:: Data to examine
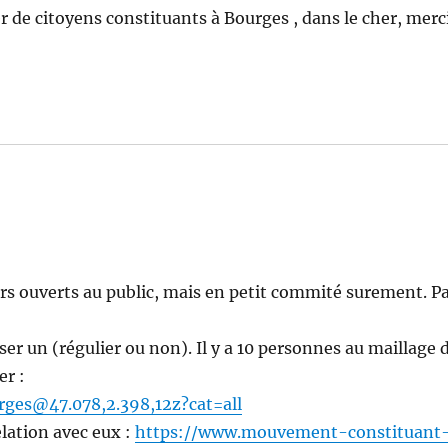
ier de citoyens con­sti­tu­ants à Bourges , dans le cher, mer­c
liers ouverts au pub­lic, mais en petit com­mité sure­ment. P
­er un (réguli­er ou non). Il y a 10 per­son­nes au mail­lage 
er :
rges@47.078,2.398,12z?cat=all
ela­tion avec eux :
https://www.mouvement-constituant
::::
-- Problem to work on --
The records above are to be transcribed in full, with images omitted.

-- Answer for the task --
ier de citoyens con­sti­tu­ants à Bourges , dans le cher, mer­c
liers ouverts au pub­lic, mais en petit com­mité sure­ment. P
­er un (réguli­er ou non). Il y a 10 per­son­nes au mail­lage 
er :
rges@47.078,2.398,12z?cat=all
ela­tion avec eux :
https://www.mouvement-constituant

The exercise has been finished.